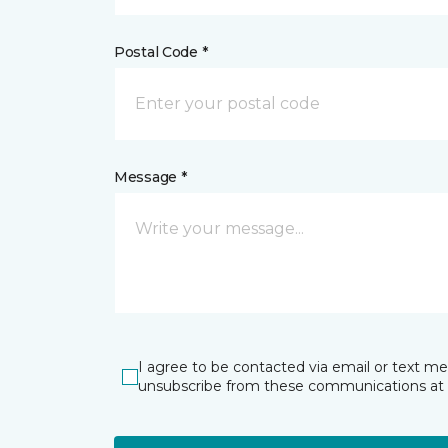
Postal Code *
Message *
I agree to be contacted via email or text m
unsubscribe from these communications at 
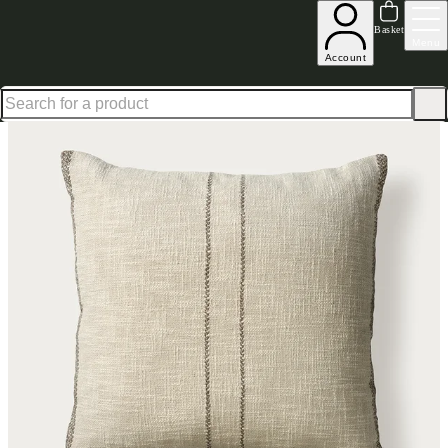
Shop up to 30% off in our Summer Savings Edit
Basket
Menu
Account
Home
Homeware
Soft Furnishings
Cushions & Throws
Cushions
Havisham Hand Woven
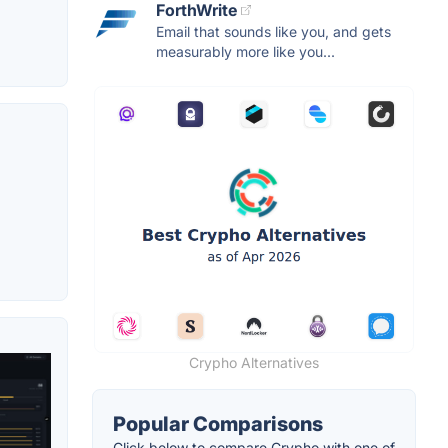
ForthWrite
Email that sounds like you, and gets
measurably more like you...
Crypho Alternatives
Popular Comparisons
Click below to compare Crypho with one of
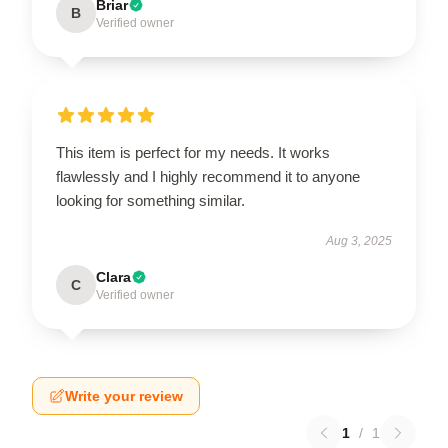
Briar
B
Verified owner
This item is perfect for my needs. It works
flawlessly and I highly recommend it to anyone
looking for something similar.
Aug 3, 2025
Clara
C
Verified owner
Write your review
1
/
1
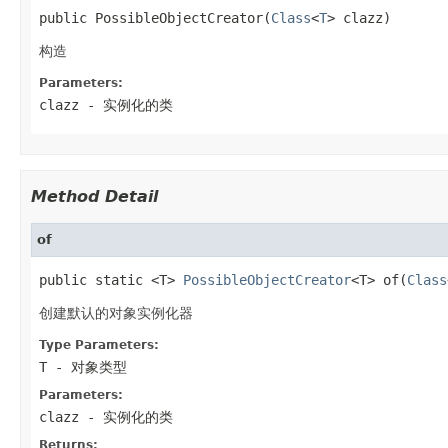
public PossibleObjectCreator(
Class
<
T
> clazz)
构造
Parameters:
clazz
- 实例化的类
Method Detail
of
public static <T> 
PossibleObjectCreator
<T> of(
Class
创建默认的对象实例化器
Type Parameters:
T
- 对象类型
Parameters:
clazz
- 实例化的类
Returns:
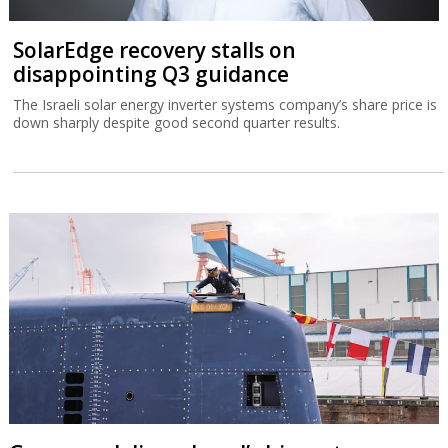
SolarEdge recovery stalls on
disappointing Q3 guidance
The Israeli solar energy inverter systems company’s share price is
down sharply despite good second quarter results.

══════════════════════════════

_Problem to solve_:
Transcribe the records above exactly, leaving every picture out of the copy.

_Response_:
Postal Code *
Message *
I agree to be contacted via email or text m
unsubscribe from these communications at 
Shop up to 30% off in our Summer Savings Edit
Basket
Menu
Account
Home
Homeware
Soft Furnishings
Cushions & Throws
Cushions
Havisham Hand Woven
ForthWrite
Email that sounds like you, and gets
measurably more like you...
Crypho Alternatives
Popular Comparisons
Click below to compare Crypho with one of
Briar
B
Verified owner
This item is perfect for my needs. It works
flawlessly and I highly recommend it to anyone
looking for something similar.
Aug 3, 2025
Clara
C
Verified owner
Write your review
1
/
1
public PossibleObjectCreator(
Class
<
T
> clazz)
构造
Parameters:
clazz
- 实例化的类
Method Detail
of
public static <T> 
PossibleObjectCreator
<T> of(
Class
创建默认的对象实例化器
Type Parameters:
T
- 对象类型
Parameters:
clazz
- 实例化的类
Returns:
SolarEdge recovery stalls on
disappointing Q3 guidance
The Israeli solar energy inverter systems company’s share price is
down sharply despite good second quarter results.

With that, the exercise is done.